- **Goal of the exercise**
Update everything from the line containing "right knee: (323, 884, -19)" down to the end of the records, replacing "right wrist" with "right hand" and keeping all else the same. Leave the pictures out of your answer.

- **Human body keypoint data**
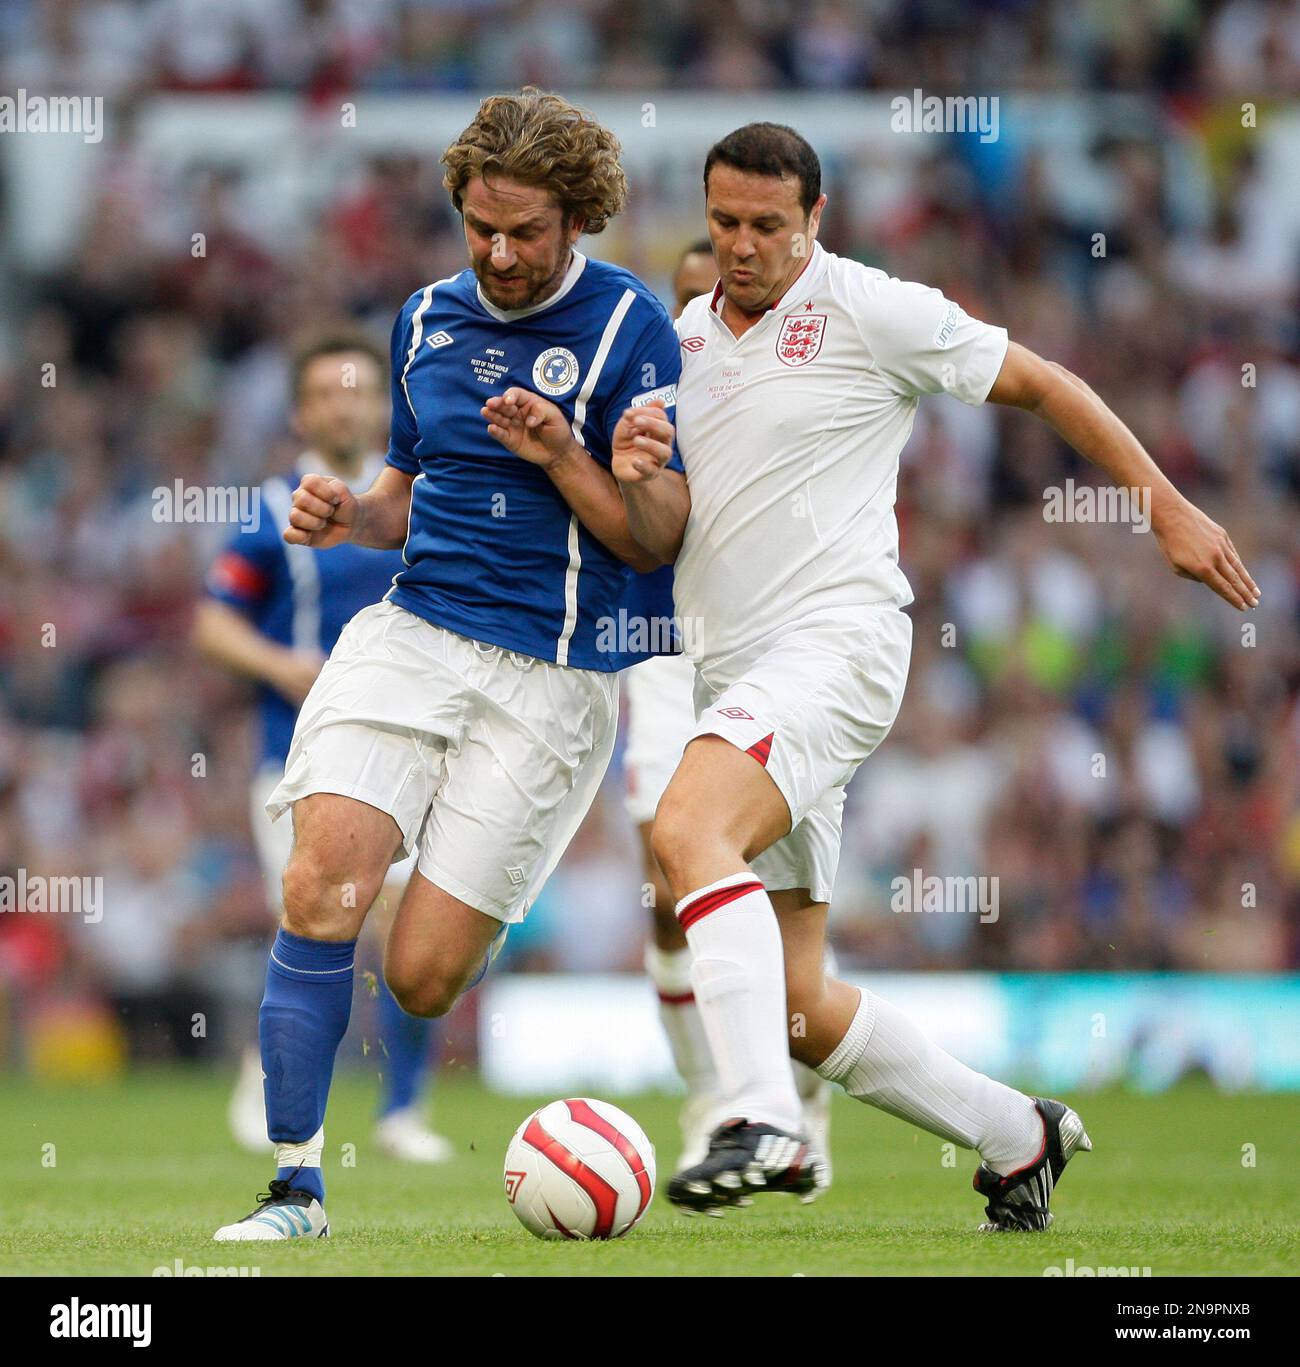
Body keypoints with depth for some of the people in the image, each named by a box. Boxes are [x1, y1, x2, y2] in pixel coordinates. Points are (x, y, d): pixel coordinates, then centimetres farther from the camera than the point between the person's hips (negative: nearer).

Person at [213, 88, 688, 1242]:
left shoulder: (630, 326, -4)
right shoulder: (428, 320, 12)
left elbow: (653, 541, -4)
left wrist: (562, 457, -18)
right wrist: (350, 516, 4)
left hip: (552, 676, -4)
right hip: (410, 636, 4)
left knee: (423, 976, -9)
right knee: (323, 884, -19)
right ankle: (296, 1187, -13)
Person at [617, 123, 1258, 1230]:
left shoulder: (872, 312, -3)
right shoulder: (684, 342, 15)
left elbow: (1044, 385, 5)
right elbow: (662, 537, 13)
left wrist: (1167, 509, 5)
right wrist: (632, 476, -10)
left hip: (838, 636, -7)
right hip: (734, 672, 7)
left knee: (688, 830, -33)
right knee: (796, 1004, 5)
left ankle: (766, 1124, -40)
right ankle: (1019, 1136, 22)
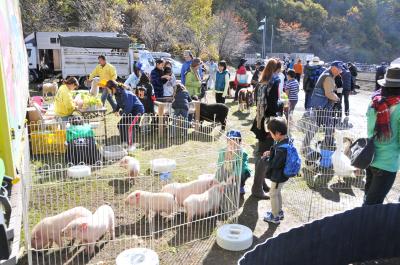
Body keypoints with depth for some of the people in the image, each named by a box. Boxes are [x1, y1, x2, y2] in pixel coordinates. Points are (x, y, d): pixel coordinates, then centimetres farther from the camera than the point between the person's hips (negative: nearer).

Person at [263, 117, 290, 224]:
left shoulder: (281, 148, -35)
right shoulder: (287, 141, -5)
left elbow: (274, 164, -29)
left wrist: (269, 155, -14)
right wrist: (271, 153, -2)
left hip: (278, 176, -9)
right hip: (282, 174, 9)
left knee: (273, 194, 10)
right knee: (278, 193, 26)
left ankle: (275, 217, 27)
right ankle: (279, 211, 44)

- **Written response**
right knee: (323, 884, -19)
right ankle: (296, 1187, -13)
Person at [617, 123, 1258, 1230]:
left shoulder: (872, 312, -3)
right shoulder: (684, 342, 15)
left elbow: (1044, 385, 5)
right elbow: (662, 537, 13)
left wrist: (1167, 509, 5)
right hand: (632, 476, -10)
left hip: (838, 636, -7)
right hip: (734, 672, 7)
left knee: (688, 830, -33)
right knee: (796, 1004, 5)
left ankle: (766, 1124, -40)
right ankle: (1019, 1136, 22)
Body keypoints with depth for some of the people in the image, each named by a box. Boxes are [x1, y1, x2, y2] in pixel coordinates. Points are (x, y, d): pixel coordinates, then centimetres farther from the camera than the point between the person's hips (negative: nearer).

Person at [263, 117, 290, 224]:
left shoulder: (281, 148, -35)
right shoulder: (287, 141, -5)
left elbow: (274, 164, -29)
left wrist: (269, 155, -14)
right hand: (271, 153, -2)
left hip: (278, 176, -9)
right hip: (282, 174, 9)
left knee: (273, 194, 10)
right knee: (278, 193, 26)
left ankle: (275, 217, 27)
right ankle: (279, 211, 44)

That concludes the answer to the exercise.